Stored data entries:

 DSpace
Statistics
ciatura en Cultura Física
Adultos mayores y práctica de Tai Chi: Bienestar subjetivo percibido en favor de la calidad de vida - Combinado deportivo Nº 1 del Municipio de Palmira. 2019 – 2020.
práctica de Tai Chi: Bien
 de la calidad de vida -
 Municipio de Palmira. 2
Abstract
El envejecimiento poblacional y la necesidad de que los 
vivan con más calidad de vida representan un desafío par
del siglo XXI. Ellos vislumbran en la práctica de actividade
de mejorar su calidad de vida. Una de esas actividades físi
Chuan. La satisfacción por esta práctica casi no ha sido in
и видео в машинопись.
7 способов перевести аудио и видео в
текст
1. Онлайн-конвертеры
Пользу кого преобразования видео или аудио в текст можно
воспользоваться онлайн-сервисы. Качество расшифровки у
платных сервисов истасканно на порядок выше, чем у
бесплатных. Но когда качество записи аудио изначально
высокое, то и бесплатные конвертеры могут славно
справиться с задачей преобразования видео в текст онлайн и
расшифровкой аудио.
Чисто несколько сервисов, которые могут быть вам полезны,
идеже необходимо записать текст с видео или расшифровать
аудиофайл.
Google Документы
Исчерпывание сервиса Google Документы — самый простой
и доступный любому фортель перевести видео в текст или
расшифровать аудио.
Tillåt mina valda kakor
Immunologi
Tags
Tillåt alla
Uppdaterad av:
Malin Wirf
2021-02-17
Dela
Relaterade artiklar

_Exercise_.
The records above must be transcribed without a single omission.

_Written answer_.
 DSpace
Statistics
ciatura en Cultura Física
Adultos mayores y práctica de Tai Chi: Bienestar subjetivo percibido en favor de la calidad de vida - Combinado deportivo Nº 1 del Municipio de Palmira. 2019 – 2020.
práctica de Tai Chi: Bien
 de la calidad de vida -
 Municipio de Palmira. 2
Abstract
El envejecimiento poblacional y la necesidad de que los 
vivan con más calidad de vida representan un desafío par
del siglo XXI. Ellos vislumbran en la práctica de actividade
de mejorar su calidad de vida. Una de esas actividades físi
Chuan. La satisfacción por esta práctica casi no ha sido in
и видео в машинопись.
7 способов перевести аудио и видео в
текст
1. Онлайн-конвертеры
Пользу кого преобразования видео или аудио в текст можно
воспользоваться онлайн-сервисы. Качество расшифровки у
платных сервисов истасканно на порядок выше, чем у
бесплатных. Но когда качество записи аудио изначально
высокое, то и бесплатные конвертеры могут славно
справиться с задачей преобразования видео в текст онлайн и
расшифровкой аудио.
Чисто несколько сервисов, которые могут быть вам полезны,
идеже необходимо записать текст с видео или расшифровать
аудиофайл.
Google Документы
Исчерпывание сервиса Google Документы — самый простой
и доступный любому фортель перевести видео в текст или
расшифровать аудио.
Tillåt mina valda kakor
Immunologi
Tags
Tillåt alla
Uppdaterad av:
Malin Wirf
2021-02-17
Dela
Relaterade artiklar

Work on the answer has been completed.